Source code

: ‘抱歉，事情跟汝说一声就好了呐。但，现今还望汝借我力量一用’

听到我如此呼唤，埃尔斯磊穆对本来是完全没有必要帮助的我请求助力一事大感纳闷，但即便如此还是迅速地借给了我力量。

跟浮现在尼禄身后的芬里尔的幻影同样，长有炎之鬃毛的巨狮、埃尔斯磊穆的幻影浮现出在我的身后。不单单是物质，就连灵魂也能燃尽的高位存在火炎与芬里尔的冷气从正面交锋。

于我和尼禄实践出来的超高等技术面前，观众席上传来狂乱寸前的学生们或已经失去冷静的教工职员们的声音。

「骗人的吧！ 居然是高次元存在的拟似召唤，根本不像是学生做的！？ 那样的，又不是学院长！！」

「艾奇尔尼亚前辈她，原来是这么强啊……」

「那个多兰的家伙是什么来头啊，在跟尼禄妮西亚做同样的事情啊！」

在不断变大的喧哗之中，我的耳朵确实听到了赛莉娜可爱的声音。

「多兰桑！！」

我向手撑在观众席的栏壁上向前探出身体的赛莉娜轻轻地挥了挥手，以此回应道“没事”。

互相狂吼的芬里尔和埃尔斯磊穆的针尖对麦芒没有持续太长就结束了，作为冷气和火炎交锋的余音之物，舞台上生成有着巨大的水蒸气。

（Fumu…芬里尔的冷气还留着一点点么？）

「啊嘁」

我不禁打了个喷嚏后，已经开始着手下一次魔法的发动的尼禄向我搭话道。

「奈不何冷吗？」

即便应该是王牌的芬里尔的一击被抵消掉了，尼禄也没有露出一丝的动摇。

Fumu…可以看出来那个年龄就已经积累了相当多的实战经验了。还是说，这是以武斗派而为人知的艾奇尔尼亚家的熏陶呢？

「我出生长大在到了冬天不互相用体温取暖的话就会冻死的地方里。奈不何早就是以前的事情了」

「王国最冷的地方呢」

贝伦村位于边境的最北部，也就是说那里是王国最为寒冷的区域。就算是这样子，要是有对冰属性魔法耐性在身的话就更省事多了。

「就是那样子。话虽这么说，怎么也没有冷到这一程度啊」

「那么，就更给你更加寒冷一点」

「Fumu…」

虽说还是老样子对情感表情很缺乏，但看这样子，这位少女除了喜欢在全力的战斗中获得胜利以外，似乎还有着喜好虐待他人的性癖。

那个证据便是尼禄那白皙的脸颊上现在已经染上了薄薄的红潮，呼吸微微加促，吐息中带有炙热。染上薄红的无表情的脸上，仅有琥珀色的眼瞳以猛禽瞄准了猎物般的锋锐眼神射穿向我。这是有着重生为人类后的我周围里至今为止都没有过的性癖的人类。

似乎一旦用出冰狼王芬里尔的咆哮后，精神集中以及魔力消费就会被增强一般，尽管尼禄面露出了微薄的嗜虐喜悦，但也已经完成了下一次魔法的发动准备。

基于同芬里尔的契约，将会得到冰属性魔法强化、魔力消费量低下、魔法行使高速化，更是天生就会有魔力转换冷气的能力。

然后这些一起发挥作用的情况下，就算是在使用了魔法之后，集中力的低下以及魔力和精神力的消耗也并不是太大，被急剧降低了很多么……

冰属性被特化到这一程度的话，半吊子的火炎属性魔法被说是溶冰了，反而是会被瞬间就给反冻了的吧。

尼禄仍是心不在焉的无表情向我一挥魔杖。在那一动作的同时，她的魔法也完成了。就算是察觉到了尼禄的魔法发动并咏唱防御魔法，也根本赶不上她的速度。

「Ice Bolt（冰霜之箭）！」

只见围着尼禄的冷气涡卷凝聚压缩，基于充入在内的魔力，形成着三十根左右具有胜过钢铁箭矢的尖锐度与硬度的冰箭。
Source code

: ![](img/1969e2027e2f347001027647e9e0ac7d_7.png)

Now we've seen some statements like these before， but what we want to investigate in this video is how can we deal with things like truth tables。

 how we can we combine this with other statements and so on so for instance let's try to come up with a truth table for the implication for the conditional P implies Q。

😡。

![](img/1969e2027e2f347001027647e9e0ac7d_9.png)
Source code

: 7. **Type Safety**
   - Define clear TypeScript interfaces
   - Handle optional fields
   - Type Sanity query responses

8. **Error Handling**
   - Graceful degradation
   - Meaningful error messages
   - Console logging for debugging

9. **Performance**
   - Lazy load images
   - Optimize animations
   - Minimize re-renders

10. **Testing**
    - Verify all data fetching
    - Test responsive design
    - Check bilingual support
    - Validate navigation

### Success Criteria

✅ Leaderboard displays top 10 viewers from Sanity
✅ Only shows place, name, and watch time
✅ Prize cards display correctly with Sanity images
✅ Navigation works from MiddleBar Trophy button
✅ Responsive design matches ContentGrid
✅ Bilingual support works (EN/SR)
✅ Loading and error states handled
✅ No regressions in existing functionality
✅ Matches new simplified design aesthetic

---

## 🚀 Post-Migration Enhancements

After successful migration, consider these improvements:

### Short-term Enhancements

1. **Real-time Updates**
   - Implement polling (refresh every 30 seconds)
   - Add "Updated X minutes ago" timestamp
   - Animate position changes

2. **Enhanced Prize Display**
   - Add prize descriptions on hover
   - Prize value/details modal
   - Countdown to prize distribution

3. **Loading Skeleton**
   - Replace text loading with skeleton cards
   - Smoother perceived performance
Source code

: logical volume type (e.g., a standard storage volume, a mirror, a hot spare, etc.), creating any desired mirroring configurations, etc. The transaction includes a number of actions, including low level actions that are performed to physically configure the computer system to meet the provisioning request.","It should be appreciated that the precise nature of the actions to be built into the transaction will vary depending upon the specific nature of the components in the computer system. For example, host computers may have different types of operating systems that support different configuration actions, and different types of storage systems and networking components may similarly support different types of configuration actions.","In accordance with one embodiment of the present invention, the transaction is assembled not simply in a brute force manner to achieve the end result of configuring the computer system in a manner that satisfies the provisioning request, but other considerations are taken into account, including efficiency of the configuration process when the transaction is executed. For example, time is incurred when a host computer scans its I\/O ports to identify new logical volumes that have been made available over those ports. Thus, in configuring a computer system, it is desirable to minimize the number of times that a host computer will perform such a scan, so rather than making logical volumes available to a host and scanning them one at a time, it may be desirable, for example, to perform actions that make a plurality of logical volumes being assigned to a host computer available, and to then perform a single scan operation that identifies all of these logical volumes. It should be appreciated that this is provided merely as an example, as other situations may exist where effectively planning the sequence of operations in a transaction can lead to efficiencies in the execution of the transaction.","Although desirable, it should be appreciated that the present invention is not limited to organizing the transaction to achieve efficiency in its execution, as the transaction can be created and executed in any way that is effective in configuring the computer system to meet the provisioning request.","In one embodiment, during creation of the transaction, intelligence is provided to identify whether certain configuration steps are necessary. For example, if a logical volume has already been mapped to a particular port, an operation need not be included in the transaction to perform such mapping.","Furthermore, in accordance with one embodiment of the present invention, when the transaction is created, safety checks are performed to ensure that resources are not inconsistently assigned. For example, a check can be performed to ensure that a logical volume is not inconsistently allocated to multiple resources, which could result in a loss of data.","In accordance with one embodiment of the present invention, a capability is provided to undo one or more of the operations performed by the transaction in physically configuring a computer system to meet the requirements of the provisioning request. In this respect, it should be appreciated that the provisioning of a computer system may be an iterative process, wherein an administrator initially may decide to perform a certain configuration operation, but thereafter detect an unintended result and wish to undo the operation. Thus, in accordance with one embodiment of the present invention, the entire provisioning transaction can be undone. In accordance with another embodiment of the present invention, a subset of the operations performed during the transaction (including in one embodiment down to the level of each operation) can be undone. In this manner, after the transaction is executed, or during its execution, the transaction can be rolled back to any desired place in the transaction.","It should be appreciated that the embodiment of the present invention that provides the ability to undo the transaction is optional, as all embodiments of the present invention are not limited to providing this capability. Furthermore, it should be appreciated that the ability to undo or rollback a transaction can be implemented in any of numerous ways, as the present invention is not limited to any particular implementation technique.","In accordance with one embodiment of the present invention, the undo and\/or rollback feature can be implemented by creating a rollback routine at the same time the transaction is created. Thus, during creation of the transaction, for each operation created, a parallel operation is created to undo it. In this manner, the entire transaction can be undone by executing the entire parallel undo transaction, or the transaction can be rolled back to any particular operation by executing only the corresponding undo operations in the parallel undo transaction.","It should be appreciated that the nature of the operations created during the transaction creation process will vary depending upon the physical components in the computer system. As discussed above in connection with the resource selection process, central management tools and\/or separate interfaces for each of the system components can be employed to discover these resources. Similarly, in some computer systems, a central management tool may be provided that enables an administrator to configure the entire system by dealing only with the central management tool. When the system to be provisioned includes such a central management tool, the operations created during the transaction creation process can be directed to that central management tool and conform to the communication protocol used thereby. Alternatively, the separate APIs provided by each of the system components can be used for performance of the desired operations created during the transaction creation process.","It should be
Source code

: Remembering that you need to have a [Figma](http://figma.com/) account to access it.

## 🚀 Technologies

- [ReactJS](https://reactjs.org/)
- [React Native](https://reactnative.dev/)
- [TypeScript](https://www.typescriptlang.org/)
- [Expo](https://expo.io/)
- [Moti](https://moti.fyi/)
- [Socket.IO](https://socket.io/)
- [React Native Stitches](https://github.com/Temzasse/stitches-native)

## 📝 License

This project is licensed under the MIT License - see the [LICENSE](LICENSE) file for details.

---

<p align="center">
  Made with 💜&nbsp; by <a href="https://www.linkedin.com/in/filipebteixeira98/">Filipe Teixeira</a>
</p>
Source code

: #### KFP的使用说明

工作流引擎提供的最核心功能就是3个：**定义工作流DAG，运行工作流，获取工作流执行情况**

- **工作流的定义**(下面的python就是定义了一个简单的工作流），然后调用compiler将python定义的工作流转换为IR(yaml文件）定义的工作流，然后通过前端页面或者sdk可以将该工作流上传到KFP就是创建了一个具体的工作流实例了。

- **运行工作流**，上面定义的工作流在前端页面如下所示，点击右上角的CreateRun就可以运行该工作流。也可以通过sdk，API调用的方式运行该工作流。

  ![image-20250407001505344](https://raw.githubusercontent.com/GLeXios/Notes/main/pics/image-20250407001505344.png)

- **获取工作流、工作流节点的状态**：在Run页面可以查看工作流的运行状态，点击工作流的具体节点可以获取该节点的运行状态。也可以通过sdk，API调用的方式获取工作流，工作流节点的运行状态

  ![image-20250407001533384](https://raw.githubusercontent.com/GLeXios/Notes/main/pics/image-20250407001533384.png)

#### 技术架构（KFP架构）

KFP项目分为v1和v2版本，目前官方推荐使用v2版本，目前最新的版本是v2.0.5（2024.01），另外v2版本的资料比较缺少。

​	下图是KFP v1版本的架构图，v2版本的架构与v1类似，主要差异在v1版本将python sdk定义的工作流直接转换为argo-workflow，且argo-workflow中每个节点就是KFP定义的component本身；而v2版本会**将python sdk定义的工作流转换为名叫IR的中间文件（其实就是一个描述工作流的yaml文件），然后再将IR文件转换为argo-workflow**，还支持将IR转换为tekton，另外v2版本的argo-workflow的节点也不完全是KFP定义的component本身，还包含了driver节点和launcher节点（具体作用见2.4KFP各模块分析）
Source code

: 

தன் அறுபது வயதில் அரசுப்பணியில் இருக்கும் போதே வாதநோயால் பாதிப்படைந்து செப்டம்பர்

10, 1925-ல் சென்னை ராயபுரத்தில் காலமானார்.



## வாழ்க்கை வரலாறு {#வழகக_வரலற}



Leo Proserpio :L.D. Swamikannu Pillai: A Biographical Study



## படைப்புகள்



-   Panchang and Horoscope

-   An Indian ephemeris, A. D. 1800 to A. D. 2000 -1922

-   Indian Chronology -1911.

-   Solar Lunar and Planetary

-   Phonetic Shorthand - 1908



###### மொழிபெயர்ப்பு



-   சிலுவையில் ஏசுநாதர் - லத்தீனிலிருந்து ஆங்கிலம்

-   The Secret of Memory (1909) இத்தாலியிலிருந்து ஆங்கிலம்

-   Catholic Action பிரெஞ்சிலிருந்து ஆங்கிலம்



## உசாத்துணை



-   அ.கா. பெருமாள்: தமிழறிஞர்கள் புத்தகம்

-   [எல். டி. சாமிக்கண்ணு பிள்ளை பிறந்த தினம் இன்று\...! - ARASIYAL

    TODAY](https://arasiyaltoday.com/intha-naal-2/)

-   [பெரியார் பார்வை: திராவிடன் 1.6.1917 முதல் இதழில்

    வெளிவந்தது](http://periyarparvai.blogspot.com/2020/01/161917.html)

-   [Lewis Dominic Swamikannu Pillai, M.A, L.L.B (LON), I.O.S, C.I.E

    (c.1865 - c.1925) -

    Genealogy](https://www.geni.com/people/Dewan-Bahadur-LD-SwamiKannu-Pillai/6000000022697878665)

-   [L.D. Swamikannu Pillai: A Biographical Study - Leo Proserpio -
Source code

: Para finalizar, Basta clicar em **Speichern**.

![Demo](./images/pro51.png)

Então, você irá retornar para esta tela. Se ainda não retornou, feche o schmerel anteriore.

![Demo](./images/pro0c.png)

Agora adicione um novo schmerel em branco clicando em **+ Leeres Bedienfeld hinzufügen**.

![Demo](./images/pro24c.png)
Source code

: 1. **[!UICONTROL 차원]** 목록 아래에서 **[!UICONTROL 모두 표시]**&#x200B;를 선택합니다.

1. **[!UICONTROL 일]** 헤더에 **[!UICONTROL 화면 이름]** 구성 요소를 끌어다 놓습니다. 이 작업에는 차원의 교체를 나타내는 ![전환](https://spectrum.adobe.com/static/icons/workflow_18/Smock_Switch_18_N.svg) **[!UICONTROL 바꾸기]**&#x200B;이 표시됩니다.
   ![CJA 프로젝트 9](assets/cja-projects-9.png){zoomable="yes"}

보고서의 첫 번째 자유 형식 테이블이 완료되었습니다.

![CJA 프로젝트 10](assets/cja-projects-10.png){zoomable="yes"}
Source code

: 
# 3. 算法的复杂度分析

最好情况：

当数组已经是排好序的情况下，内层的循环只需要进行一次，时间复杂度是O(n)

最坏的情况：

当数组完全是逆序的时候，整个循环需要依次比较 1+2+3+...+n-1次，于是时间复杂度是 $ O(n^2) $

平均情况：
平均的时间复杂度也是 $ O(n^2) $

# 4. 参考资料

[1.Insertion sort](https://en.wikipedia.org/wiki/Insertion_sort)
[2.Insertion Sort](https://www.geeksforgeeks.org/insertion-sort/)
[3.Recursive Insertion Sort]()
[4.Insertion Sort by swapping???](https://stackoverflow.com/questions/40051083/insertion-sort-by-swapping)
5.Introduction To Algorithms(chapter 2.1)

_Task requirements_
From the entries above, extract only the lines running from the one containing "基于同芬里尔的契约，将会得到" through the one containing "8. **Error Handling**", inclusive.

_Solution for this task_
基于同芬里尔的契约，将会得到冰属性魔法强化、魔力消费量低下、魔法行使高速化，更是天生就会有魔力转换冷气的能力。

然后这些一起发挥作用的情况下，就算是在使用了魔法之后，集中力的低下以及魔力和精神力的消耗也并不是太大，被急剧降低了很多么……

冰属性被特化到这一程度的话，半吊子的火炎属性魔法被说是溶冰了，反而是会被瞬间就给反冻了的吧。

尼禄仍是心不在焉的无表情向我一挥魔杖。在那一动作的同时，她的魔法也完成了。就算是察觉到了尼禄的魔法发动并咏唱防御魔法，也根本赶不上她的速度。

「Ice Bolt（冰霜之箭）！」

只见围着尼禄的冷气涡卷凝聚压缩，基于充入在内的魔力，形成着三十根左右具有胜过钢铁箭矢的尖锐度与硬度的冰箭。
Source code

: ![](img/1969e2027e2f347001027647e9e0ac7d_7.png)

Now we've seen some statements like these before， but what we want to investigate in this video is how can we deal with things like truth tables。

 how we can we combine this with other statements and so on so for instance let's try to come up with a truth table for the implication for the conditional P implies Q。

😡。

![](img/1969e2027e2f347001027647e9e0ac7d_9.png)
Source code

: 7. **Type Safety**
   - Define clear TypeScript interfaces
   - Handle optional fields
   - Type Sanity query responses

8. **Error Handling**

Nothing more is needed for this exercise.